Nossos pais, nossos avós lutaram para que fosse respeitada a nossa lei. Os jovens deveriam falar disso, mas poucos falam.
Ética, solidariedade, união
Temos que usar a ética. Cada povo tem ética e organização social. Talvez vocês tenham o diagnóstico e nós, indígenas, tenhamos a receita. O país está em crise, mas temos a certeza de que não é por nossa causa.
Dentro de uma aldeia as coisas não acontecem separadamente.
Um plantou a banana da educação, outro a mandioca da saúde. Muitos estavam do nosso lado.
Se tu sabes quem é e onde está e conhece quem está perto de você... junte-se!
O grande pisa em você, o pequeno te socorre.
Indígena conhece e reconhece outros indígenas.

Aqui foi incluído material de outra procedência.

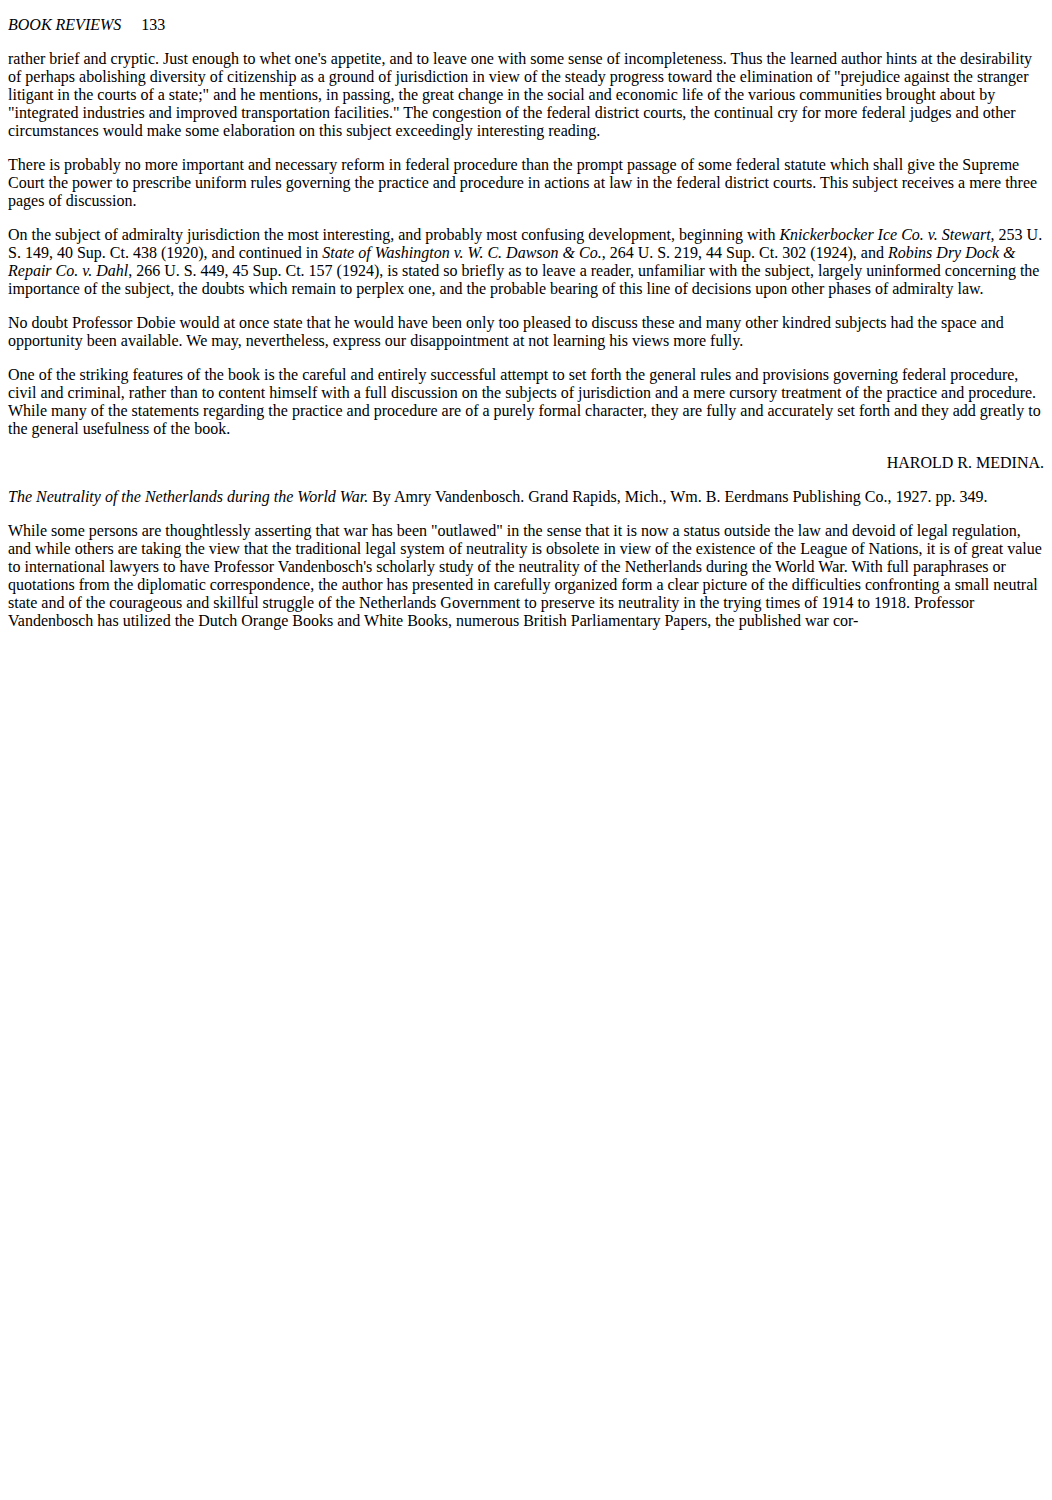BOOK REVIEWS 133
rather brief and cryptic. Just enough to whet one's appetite, and to leave one with some sense of incompleteness. Thus the learned author hints at the desirability of perhaps abolishing diversity of citizenship as a ground of jurisdiction in view of the steady progress toward the elimination of "prejudice against the stranger litigant in the courts of a state;" and he mentions, in passing, the great change in the social and economic life of the various communities brought about by "integrated industries and improved transportation facilities." The congestion of the federal district courts, the continual cry for more federal judges and other circumstances would make some elaboration on this subject exceedingly interesting reading.
There is probably no more important and necessary reform in federal procedure than the prompt passage of some federal statute which shall give the Supreme Court the power to prescribe uniform rules governing the practice and procedure in actions at law in the federal district courts. This subject receives a mere three pages of discussion.
On the subject of admiralty jurisdiction the most interesting, and probably most confusing development, beginning with Knickerbocker Ice Co. v. Stewart, 253 U. S. 149, 40 Sup. Ct. 438 (1920), and continued in State of Washington v. W. C. Dawson & Co., 264 U. S. 219, 44 Sup. Ct. 302 (1924), and Robins Dry Dock & Repair Co. v. Dahl, 266 U. S. 449, 45 Sup. Ct. 157 (1924), is stated so briefly as to leave a reader, unfamiliar with the subject, largely uninformed concerning the importance of the subject, the doubts which remain to perplex one, and the probable bearing of this line of decisions upon other phases of admiralty law.
No doubt Professor Dobie would at once state that he would have been only too pleased to discuss these and many other kindred subjects had the space and opportunity been available. We may, nevertheless, express our disappointment at not learning his views more fully.
One of the striking features of the book is the careful and entirely successful attempt to set forth the general rules and provisions governing federal procedure, civil and criminal, rather than to content himself with a full discussion on the subjects of jurisdiction and a mere cursory treatment of the practice and procedure. While many of the statements regarding the practice and procedure are of a purely formal character, they are fully and accurately set forth and they add greatly to the general usefulness of the book.
HAROLD R. MEDINA.
The Neutrality of the Netherlands during the World War. By Amry Vandenbosch. Grand Rapids, Mich., Wm. B. Eerdmans Publishing Co., 1927. pp. 349.
While some persons are thoughtlessly asserting that war has been "outlawed" in the sense that it is now a status outside the law and devoid of legal regulation, and while others are taking the view that the traditional legal system of neutrality is obsolete in view of the existence of the League of Nations, it is of great value to international lawyers to have Professor Vandenbosch's scholarly study of the neutrality of the Netherlands during the World War. With full paraphrases or quotations from the diplomatic correspondence, the author has presented in carefully organized form a clear picture of the difficulties confronting a small neutral state and of the courageous and skillful struggle of the Netherlands Government to preserve its neutrality in the trying times of 1914 to 1918. Professor Vandenbosch has utilized the Dutch Orange Books and White Books, numerous British Parliamentary Papers, the published war cor-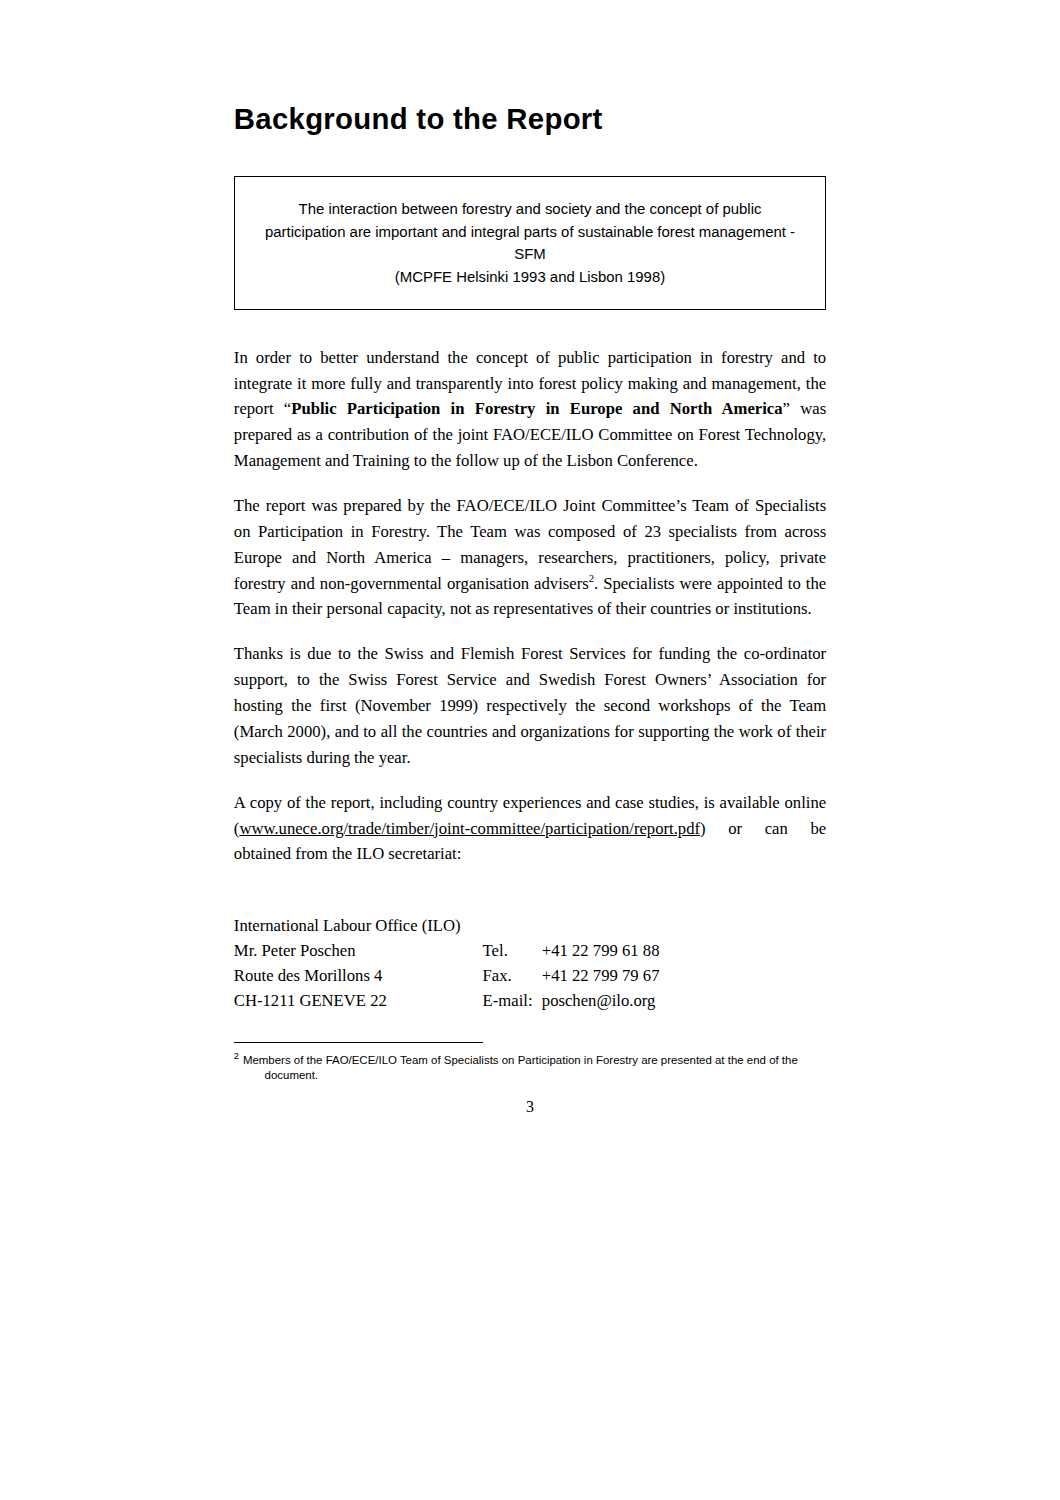Background to the Report
The interaction between forestry and society and the concept of public participation are important and integral parts of sustainable forest management - SFM
(MCPFE Helsinki 1993 and Lisbon 1998)
In order to better understand the concept of public participation in forestry and to integrate it more fully and transparently into forest policy making and management, the report “Public Participation in Forestry in Europe and North America” was prepared as a contribution of the joint FAO/ECE/ILO Committee on Forest Technology, Management and Training to the follow up of the Lisbon Conference.
The report was prepared by the FAO/ECE/ILO Joint Committee’s Team of Specialists on Participation in Forestry. The Team was composed of 23 specialists from across Europe and North America – managers, researchers, practitioners, policy, private forestry and non-governmental organisation advisers2. Specialists were appointed to the Team in their personal capacity, not as representatives of their countries or institutions.
Thanks is due to the Swiss and Flemish Forest Services for funding the co-ordinator support, to the Swiss Forest Service and Swedish Forest Owners’ Association for hosting the first (November 1999) respectively the second workshops of the Team (March 2000), and to all the countries and organizations for supporting the work of their specialists during the year.
A copy of the report, including country experiences and case studies, is available online (www.unece.org/trade/timber/joint-committee/participation/report.pdf) or can be obtained from the ILO secretariat:
| International Labour Office (ILO) | | |
| Mr. Peter Poschen | Tel. | +41 22 799 61 88 |
| Route des Morillons 4 | Fax. | +41 22 799 79 67 |
| CH-1211 GENEVE 22 | E-mail: | poschen@ilo.org |
2 Members of the FAO/ECE/ILO Team of Specialists on Participation in Forestry are presented at the end of the document.
3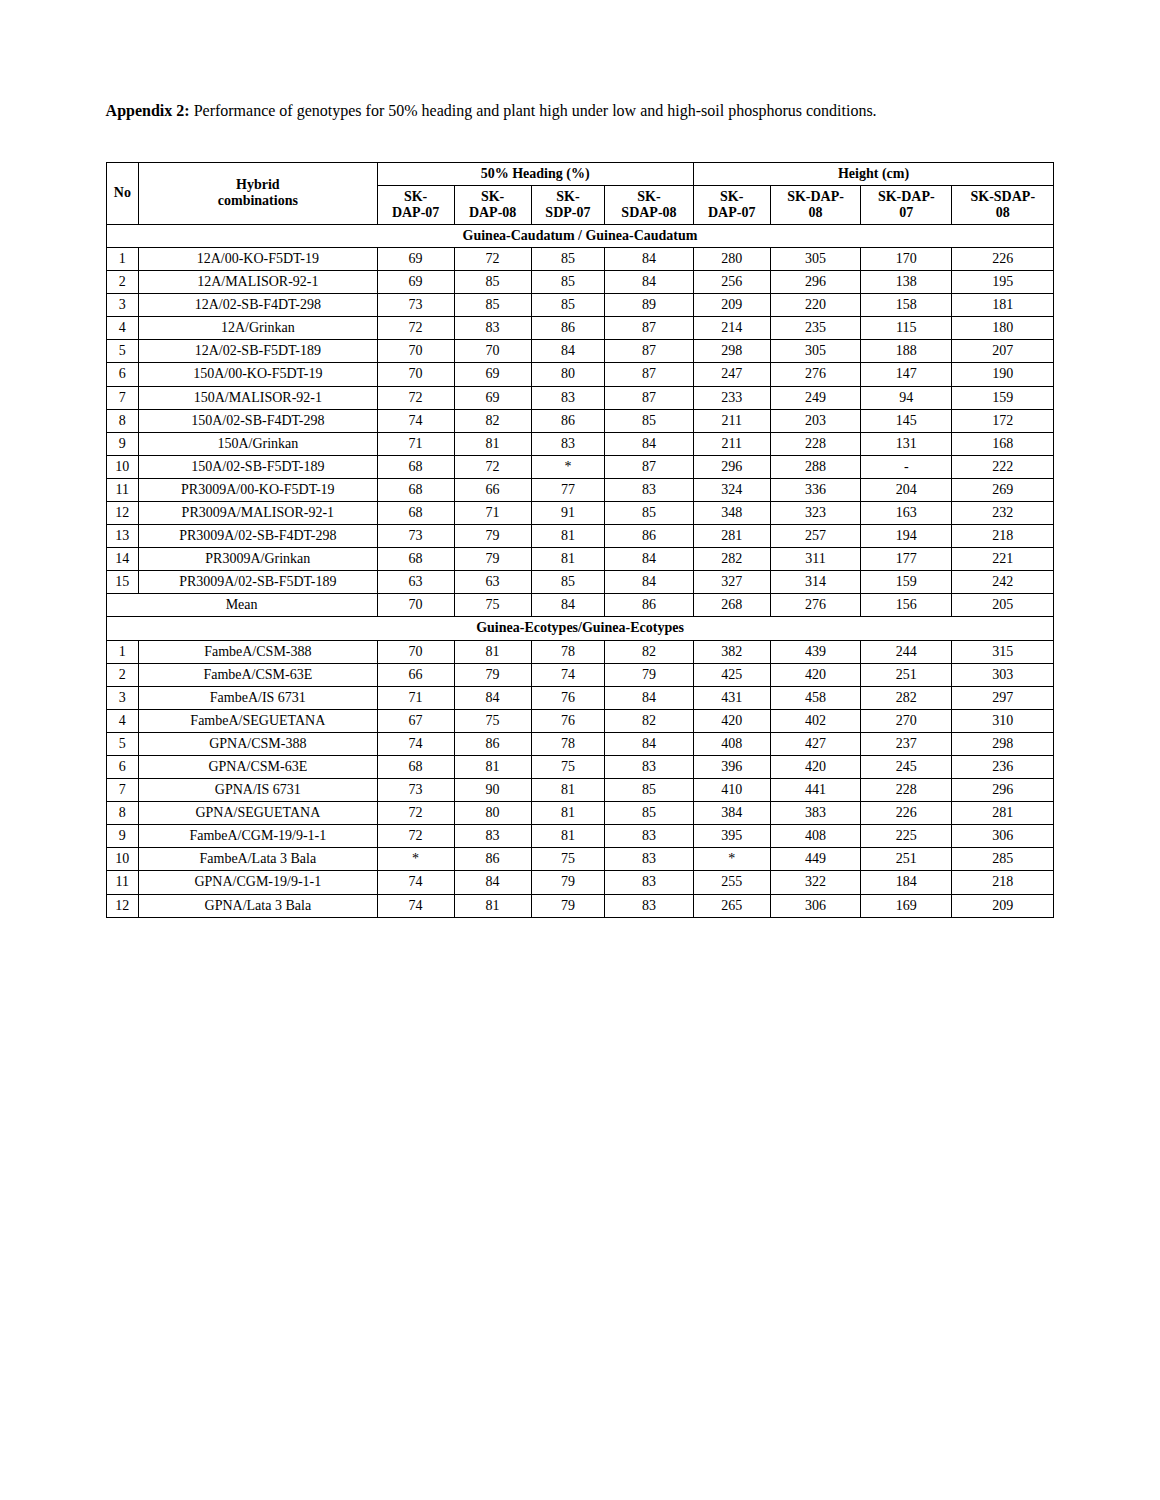Appendix 2: Performance of genotypes for 50% heading and plant high under low and high-soil phosphorus conditions.
| No | Hybrid combinations | 50% Heading (%) | Height (cm) |
| --- | --- | --- | --- |
| SK- DAP-07 | SK- DAP-08 | SK- SDP-07 | SK- SDAP-08 | SK- DAP-07 | SK-DAP- 08 | SK-DAP- 07 | SK-SDAP- 08 |
| Guinea-Caudatum / Guinea-Caudatum |
| 1 | 12A/00-KO-F5DT-19 | 69 | 72 | 85 | 84 | 280 | 305 | 170 | 226 |
| 2 | 12A/MALISOR-92-1 | 69 | 85 | 85 | 84 | 256 | 296 | 138 | 195 |
| 3 | 12A/02-SB-F4DT-298 | 73 | 85 | 85 | 89 | 209 | 220 | 158 | 181 |
| 4 | 12A/Grinkan | 72 | 83 | 86 | 87 | 214 | 235 | 115 | 180 |
| 5 | 12A/02-SB-F5DT-189 | 70 | 70 | 84 | 87 | 298 | 305 | 188 | 207 |
| 6 | 150A/00-KO-F5DT-19 | 70 | 69 | 80 | 87 | 247 | 276 | 147 | 190 |
| 7 | 150A/MALISOR-92-1 | 72 | 69 | 83 | 87 | 233 | 249 | 94 | 159 |
| 8 | 150A/02-SB-F4DT-298 | 74 | 82 | 86 | 85 | 211 | 203 | 145 | 172 |
| 9 | 150A/Grinkan | 71 | 81 | 83 | 84 | 211 | 228 | 131 | 168 |
| 10 | 150A/02-SB-F5DT-189 | 68 | 72 | * | 87 | 296 | 288 | - | 222 |
| 11 | PR3009A/00-KO-F5DT-19 | 68 | 66 | 77 | 83 | 324 | 336 | 204 | 269 |
| 12 | PR3009A/MALISOR-92-1 | 68 | 71 | 91 | 85 | 348 | 323 | 163 | 232 |
| 13 | PR3009A/02-SB-F4DT-298 | 73 | 79 | 81 | 86 | 281 | 257 | 194 | 218 |
| 14 | PR3009A/Grinkan | 68 | 79 | 81 | 84 | 282 | 311 | 177 | 221 |
| 15 | PR3009A/02-SB-F5DT-189 | 63 | 63 | 85 | 84 | 327 | 314 | 159 | 242 |
| Mean | 70 | 75 | 84 | 86 | 268 | 276 | 156 | 205 |
| Guinea-Ecotypes/Guinea-Ecotypes |
| 1 | FambeA/CSM-388 | 70 | 81 | 78 | 82 | 382 | 439 | 244 | 315 |
| 2 | FambeA/CSM-63E | 66 | 79 | 74 | 79 | 425 | 420 | 251 | 303 |
| 3 | FambeA/IS 6731 | 71 | 84 | 76 | 84 | 431 | 458 | 282 | 297 |
| 4 | FambeA/SEGUETANA | 67 | 75 | 76 | 82 | 420 | 402 | 270 | 310 |
| 5 | GPNA/CSM-388 | 74 | 86 | 78 | 84 | 408 | 427 | 237 | 298 |
| 6 | GPNA/CSM-63E | 68 | 81 | 75 | 83 | 396 | 420 | 245 | 236 |
| 7 | GPNA/IS 6731 | 73 | 90 | 81 | 85 | 410 | 441 | 228 | 296 |
| 8 | GPNA/SEGUETANA | 72 | 80 | 81 | 85 | 384 | 383 | 226 | 281 |
| 9 | FambeA/CGM-19/9-1-1 | 72 | 83 | 81 | 83 | 395 | 408 | 225 | 306 |
| 10 | FambeA/Lata 3 Bala | * | 86 | 75 | 83 | * | 449 | 251 | 285 |
| 11 | GPNA/CGM-19/9-1-1 | 74 | 84 | 79 | 83 | 255 | 322 | 184 | 218 |
| 12 | GPNA/Lata 3 Bala | 74 | 81 | 79 | 83 | 265 | 306 | 169 | 209 |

O Pariwat sabe de todos os problemas com a gente. Para estar aqui precisei ouvir primos, meus tios, avós, pais antes de eu deixar a aldeia para ganhar conhecimento dos velhos.
Marcos Terena falou em Nova York para muitas pessoas. Os velhos lhe perguntaram:
– Quantos estavam lá?
– Mil!
– Quantos te ouviram?
O aprendizado dos seus
Frequentei a escola, mas não concluí. Desisti para não perder a maneira de ser indígena.
Muitos jovens foram estudar fora e, quando retornaram, não sabiam mais fazer fogo, caçar, escolher o melhor lugar para pescar. Não sabiam tratar a esposa e o esposo.
Quando entrei na academia, foi um choque cultural. Mas ninguém da academia havia feito algo sobre a língua do meu povo. Preocupado, estudei para poder trabalhar com propriedade como linguista do meu povo Xokleng.
O que você aprendeu com sua família depois que você foi para a universidade?
Amado: amai o teu próximo como a ti mesmo. Ser e estar no mundo é isso!
Fragmentos de denúncia
Fomos chamados de indolentes, mas indolentes são os que ganham mais de 300 mil reais e não batem ponto.
Não somos nós que estamos ferrados, não, cara pálida!
Vocês não são brasileiros?
Houve uma mulher indígena que foi amarrada com as pernas abertas e partida ao meio por facão! Onde estavam?
Fragmentos de diálogo
Eu quero conversar com você. Você entende o que eu falo?
Use sua língua e sua inteligência para conversarmos. Somos humanos, não precisa me perguntar muito. No mundo somos parecidos, cheio de coisas boas e ruins.
Dentro do estar no mundo devemos fazer intercâmbios culturais; vamos nos juntar para rir e melhorar nosso lugar!
A palavra tem alma e vida. Saber usá-la para bem tratar o outro é inteligência. Cabe a uma sociedade decente o respeito.
Cristino Wapichana é músico e escritor.